| Assigned task 1 |
Transcribe everything in the discussion of John's Gospel from "I am not acquainted" down to "event etc etc.".

| Given passage |
Second, remember that John's Gospel is a highly stylised, artistic creation that recounts seven "signs" or miracles, has seven 'I am' sayings and other 'sevens' (see Bauckham's 'Gospel of Glory' for the details), even while John admits 'there were many other signs that Jesus performed" (ch. 20) - in other words, it is consciously selective, while using seven as the model of divine perfection. There is no reason to think a Johannine miracle is an "invention" based on the Synoptics (as Bultmann claimed sbout ch. 21), but rather that similar healings occurred in Jesus's ministry, both in Jerusalem and Galilee, even if John was influenced to some extent by the Synoptics in the way he wrote about these miracles. The Synoptics, of course, mention no adult visits by Jesus to Jerusalem - but then has Jesus say "Jerusalem, Jerusalem, how often (pollakis) I would have gathered you', a lament that makes no sense if he hadn't often been in the city in the past. So the Synoptics are obviously only telling part of the story and mustn't be treated as the benchmark for judging John - ad most critical scholatship has assumed.
Pax et bonum
William Greenhalgh

Elizabeth said...

Well +Peter, I'm happy to take your word for it given I don't have the smarts to even *start* making my own assessment! It was here at ADU I first heard about "Q" (and that sounds strange, like a close relative of the QAnon thing) so for me this other perspective is more than welcome! :)

Jean said...

I am not acquainted with any books regarding the origins of New Testament texts, lets just say after studying the document theory regarding the Old Testament I was thoroughly discouraged in the way it turned a living text into a dull human intention to rule out the divine - proposing prophecies were written after the event etc etc.

I have encountered the differences regarding the day of Jesus’s death and the two temple cleansing and in looking into both found points where both had logical/common sense explanations - just don’t ask me to remember them completely but I think with Jesus’s death it was what hours were considered a ‘day’ in that period of time.

Regarding the language John wrote and the additional information, perhaps this is too simplistic, however, if given John was John the son of Zebedee - he was young and at first a disciple of John the Baptist, so there at Jesus Baptism and later became a disciple of Jesus… He also lived by all accounts to an old age. In this sense would he not have had a wider grasp theologically than the writers of the other Gospels by his understanding of prophecies coming into reality initially, being one of the first disciples a close bond to Jesus, and then years more than the other writers to grasp lived out understanding of the work of the Holy Spirit and the wide-view vision of Jesus both human and divine? In speculation adding accounts not mention in the other Gospels could simple be events of significance he recalled and knew had not been recorded elsewhere?

| Data shown |
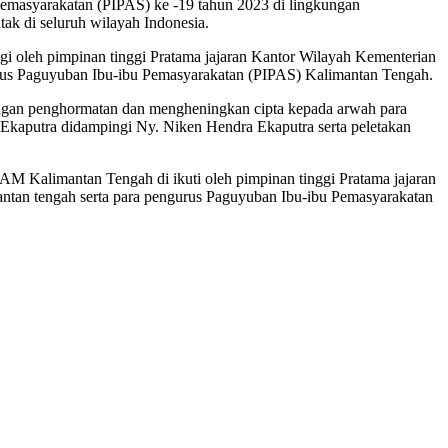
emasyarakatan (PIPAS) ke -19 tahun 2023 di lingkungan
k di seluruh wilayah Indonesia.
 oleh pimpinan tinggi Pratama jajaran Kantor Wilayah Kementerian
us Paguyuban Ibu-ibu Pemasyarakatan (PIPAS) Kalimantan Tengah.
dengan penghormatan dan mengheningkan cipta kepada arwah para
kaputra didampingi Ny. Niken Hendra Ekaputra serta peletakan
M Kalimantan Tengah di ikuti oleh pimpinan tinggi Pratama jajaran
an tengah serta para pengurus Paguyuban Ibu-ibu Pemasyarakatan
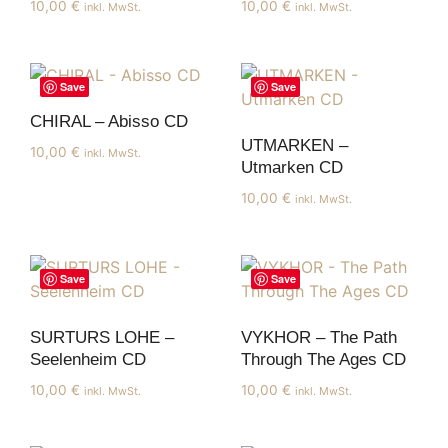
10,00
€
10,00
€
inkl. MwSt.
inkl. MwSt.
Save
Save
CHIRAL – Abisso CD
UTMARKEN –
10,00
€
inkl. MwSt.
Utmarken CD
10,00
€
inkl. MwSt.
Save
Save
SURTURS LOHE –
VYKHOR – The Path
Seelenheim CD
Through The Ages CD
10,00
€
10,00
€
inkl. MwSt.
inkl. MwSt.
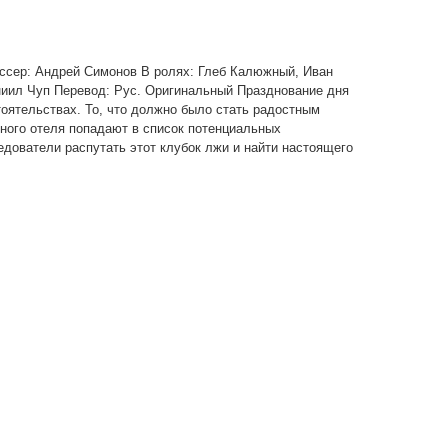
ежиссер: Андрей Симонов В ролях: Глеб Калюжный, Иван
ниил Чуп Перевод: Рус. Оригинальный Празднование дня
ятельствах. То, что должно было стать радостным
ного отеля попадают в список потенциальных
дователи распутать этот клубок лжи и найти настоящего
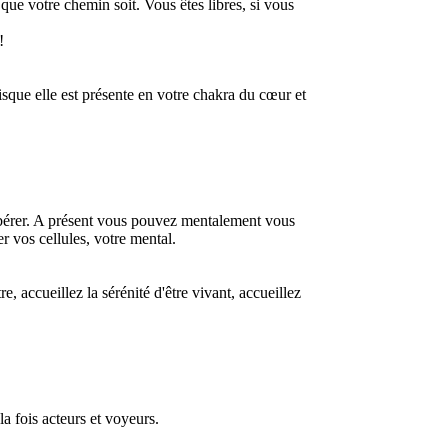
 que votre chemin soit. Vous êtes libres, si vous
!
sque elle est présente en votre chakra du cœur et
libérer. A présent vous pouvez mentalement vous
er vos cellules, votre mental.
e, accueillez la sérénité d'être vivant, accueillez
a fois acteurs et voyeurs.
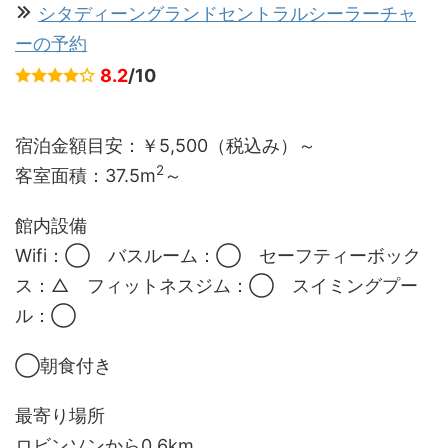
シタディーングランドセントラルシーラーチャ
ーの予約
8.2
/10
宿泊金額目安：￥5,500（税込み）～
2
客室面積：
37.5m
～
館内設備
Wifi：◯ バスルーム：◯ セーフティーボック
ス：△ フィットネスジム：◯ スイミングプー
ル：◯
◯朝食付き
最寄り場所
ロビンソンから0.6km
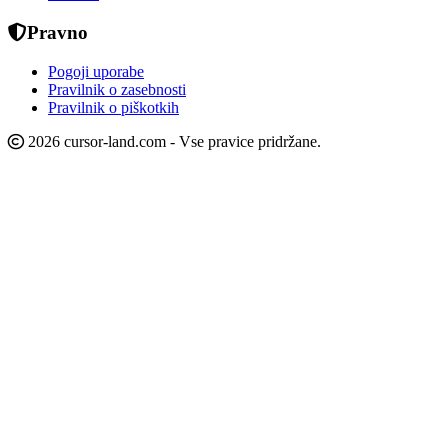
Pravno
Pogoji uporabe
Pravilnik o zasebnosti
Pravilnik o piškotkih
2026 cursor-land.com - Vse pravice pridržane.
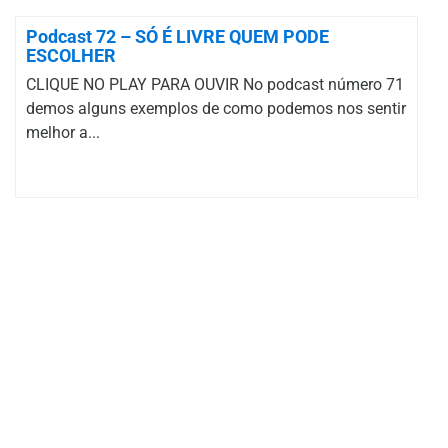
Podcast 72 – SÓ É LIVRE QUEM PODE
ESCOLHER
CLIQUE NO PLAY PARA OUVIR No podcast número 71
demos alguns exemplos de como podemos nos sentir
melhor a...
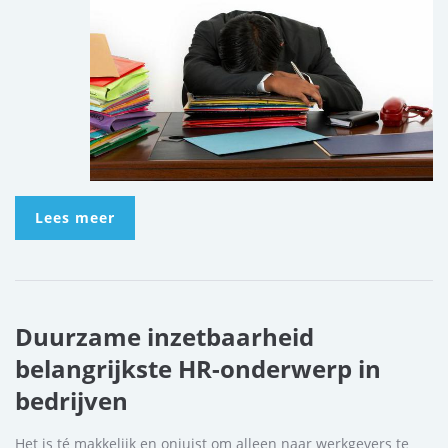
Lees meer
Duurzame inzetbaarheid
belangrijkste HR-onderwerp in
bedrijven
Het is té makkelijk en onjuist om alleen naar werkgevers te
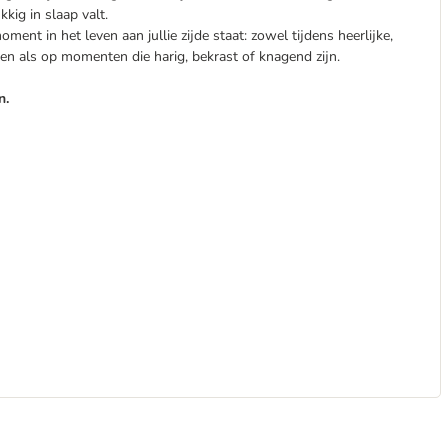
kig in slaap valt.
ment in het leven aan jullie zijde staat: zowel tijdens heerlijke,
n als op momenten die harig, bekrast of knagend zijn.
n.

| Assigned task 2 |
In the records, rewrite everything from the line containing "kig in slaap valt." down to the end of the records, putting "ogenblikken" in place of "momenten" and keeping the rest the same.

| Written reply 1 |
I am not acquainted with any books regarding the origins of New Testament texts, lets just say after studying the document theory regarding the Old Testament I was thoroughly discouraged in the way it turned a living text into a dull human intention to rule out the divine - proposing prophecies were written after the event etc etc.

| Written reply 2 |
kig in slaap valt.
ment in het leven aan jullie zijde staat: zowel tijdens heerlijke,
n als op ogenblikken die harig, bekrast of knagend zijn.
n.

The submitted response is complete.